Many American handgun manufacturers agreed last year to voluntarily include safety locks in new weapons they sell by 1999. About 1.1 million U.S.-made guns annually would be covered by this agreement, leaving 350,000 a year that would be sold without the locks.

Senators also voted to require the FBI to immediately destroy files of the background checks it performs on would-be gun purchasers. Those checks are performed under terms of the so-called Brady law, which requires a five-day waiting period while police agencies check to see whether the buyer has a criminal record.

The amendment by Sen. Bob Smith, R-N.H., would also prohibit the FBI from charging a fee this November when it begins using computers to quickly check handgun purchasers' criminal records.

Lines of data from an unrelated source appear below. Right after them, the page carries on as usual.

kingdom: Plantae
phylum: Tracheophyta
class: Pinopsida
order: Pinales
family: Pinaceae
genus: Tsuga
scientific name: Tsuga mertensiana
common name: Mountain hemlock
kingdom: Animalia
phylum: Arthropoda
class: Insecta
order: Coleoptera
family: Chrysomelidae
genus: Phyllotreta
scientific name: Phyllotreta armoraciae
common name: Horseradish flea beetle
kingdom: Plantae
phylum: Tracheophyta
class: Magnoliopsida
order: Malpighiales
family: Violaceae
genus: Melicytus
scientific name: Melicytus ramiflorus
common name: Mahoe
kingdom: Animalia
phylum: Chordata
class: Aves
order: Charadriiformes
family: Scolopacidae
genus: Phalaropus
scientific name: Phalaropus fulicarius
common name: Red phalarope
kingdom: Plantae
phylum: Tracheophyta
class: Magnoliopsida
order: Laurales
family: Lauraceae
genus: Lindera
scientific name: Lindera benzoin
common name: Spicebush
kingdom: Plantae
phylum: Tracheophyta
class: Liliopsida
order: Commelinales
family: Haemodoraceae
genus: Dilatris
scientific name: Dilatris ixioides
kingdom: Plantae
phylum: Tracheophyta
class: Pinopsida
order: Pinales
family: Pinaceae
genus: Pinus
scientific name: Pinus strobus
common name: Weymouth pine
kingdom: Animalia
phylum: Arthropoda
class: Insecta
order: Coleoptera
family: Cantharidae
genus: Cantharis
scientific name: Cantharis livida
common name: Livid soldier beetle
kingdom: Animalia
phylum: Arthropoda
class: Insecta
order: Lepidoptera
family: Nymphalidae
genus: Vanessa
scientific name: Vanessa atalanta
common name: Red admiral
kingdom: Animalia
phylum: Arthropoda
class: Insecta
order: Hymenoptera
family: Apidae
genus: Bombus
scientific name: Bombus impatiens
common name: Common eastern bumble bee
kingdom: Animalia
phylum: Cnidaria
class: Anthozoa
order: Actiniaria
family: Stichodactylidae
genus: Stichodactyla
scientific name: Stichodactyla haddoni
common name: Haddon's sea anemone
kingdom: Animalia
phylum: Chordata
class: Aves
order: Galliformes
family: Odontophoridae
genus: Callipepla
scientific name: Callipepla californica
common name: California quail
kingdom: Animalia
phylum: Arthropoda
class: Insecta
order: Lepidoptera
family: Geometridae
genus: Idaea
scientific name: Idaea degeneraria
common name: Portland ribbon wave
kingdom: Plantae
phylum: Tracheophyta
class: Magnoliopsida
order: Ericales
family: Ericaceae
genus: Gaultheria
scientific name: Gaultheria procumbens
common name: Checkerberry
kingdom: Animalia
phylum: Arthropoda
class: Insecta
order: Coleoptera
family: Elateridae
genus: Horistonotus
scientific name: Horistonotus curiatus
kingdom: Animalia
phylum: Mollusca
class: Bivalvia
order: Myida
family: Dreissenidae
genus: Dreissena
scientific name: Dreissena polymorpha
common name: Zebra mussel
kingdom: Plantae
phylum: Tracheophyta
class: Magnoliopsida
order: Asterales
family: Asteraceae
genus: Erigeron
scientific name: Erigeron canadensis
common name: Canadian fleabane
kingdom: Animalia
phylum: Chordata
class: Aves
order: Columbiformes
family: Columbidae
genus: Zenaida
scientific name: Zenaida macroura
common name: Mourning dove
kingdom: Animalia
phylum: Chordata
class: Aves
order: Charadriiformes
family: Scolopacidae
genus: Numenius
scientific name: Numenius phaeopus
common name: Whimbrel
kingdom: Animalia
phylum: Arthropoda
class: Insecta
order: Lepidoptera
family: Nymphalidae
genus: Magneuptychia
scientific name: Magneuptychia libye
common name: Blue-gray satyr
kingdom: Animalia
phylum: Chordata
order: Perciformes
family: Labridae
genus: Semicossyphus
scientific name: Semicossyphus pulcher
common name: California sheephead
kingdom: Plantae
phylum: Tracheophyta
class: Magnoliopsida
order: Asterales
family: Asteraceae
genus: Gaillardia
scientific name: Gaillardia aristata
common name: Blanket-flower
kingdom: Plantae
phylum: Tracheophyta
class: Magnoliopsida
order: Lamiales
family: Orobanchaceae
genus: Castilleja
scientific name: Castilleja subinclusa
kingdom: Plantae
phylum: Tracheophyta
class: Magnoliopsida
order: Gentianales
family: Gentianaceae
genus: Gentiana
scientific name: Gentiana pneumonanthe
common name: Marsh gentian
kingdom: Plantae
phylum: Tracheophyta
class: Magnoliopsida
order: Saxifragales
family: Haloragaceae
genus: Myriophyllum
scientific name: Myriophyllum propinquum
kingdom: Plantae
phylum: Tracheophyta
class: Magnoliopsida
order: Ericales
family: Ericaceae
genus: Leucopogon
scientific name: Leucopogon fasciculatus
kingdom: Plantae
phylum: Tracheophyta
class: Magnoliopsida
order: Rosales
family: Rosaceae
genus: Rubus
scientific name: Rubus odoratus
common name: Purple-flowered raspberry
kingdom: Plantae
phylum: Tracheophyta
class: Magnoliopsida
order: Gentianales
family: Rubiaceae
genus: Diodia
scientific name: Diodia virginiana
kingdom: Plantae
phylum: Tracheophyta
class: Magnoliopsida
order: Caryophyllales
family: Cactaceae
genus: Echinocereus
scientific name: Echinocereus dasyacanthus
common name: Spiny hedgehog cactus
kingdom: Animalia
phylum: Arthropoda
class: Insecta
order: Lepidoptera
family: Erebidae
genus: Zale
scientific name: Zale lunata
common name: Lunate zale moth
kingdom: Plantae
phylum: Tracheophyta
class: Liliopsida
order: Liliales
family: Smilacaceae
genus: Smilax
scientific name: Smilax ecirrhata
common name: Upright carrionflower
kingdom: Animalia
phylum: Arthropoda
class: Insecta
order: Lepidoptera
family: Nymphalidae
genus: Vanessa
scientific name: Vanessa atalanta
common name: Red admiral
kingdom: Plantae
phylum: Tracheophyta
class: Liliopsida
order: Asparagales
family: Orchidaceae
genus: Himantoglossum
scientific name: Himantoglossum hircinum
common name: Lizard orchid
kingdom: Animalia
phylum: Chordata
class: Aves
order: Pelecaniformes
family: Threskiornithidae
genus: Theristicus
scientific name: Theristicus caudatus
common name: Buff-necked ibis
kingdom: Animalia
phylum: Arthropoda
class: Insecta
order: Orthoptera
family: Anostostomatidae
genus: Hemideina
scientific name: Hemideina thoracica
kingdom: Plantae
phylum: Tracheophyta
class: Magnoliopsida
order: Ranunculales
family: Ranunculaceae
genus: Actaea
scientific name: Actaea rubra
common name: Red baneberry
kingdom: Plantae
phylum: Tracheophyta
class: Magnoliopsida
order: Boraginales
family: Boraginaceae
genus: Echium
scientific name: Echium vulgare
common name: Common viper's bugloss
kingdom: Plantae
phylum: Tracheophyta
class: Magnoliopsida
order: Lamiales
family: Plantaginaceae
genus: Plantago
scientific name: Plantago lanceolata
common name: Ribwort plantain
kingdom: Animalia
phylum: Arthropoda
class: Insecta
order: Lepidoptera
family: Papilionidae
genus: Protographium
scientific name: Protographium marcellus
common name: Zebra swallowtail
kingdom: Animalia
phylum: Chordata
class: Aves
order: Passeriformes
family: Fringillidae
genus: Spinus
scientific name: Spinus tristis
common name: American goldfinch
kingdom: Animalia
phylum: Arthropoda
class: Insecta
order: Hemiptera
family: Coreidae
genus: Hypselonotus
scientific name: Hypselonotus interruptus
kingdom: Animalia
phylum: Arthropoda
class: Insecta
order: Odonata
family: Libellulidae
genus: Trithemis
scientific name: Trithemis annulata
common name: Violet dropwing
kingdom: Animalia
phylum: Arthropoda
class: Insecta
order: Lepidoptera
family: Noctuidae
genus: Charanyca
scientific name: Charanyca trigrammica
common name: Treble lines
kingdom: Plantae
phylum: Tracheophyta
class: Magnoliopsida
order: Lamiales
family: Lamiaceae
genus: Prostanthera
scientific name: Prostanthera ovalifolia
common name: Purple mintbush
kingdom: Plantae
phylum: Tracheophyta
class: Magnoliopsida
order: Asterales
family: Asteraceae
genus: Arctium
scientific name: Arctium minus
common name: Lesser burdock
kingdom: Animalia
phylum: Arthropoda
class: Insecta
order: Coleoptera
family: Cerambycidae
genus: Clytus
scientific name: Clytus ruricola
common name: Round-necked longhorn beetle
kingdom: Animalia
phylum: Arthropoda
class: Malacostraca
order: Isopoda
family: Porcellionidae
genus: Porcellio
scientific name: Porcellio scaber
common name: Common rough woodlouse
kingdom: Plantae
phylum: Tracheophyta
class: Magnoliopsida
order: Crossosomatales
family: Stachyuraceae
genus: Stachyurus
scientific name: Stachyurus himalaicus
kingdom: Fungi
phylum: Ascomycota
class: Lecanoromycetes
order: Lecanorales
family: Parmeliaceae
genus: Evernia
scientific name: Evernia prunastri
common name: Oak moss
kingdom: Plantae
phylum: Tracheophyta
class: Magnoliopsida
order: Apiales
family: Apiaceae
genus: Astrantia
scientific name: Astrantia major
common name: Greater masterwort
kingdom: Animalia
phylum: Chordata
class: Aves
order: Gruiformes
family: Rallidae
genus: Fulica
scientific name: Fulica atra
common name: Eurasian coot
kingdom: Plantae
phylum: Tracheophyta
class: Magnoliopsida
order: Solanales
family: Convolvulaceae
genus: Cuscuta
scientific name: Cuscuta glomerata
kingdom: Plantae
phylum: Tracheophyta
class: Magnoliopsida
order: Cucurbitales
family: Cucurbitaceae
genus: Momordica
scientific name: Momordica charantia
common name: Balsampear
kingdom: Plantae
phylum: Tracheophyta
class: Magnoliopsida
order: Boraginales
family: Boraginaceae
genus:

The provision was approved by voice vote after a virtually identical version was approved by 69-31.

The Senate also voted by voice for language by Sen. Dick Durbin, D-Ill., that would prohibit most foreign tourists from purchasing guns in the United States, with exceptions for visitors with valid U.S. hunting licenses.

All the gun provisions were offered as amendments to a $33.2 billion spending bill for next year for the departments of Commerce, Justice and State.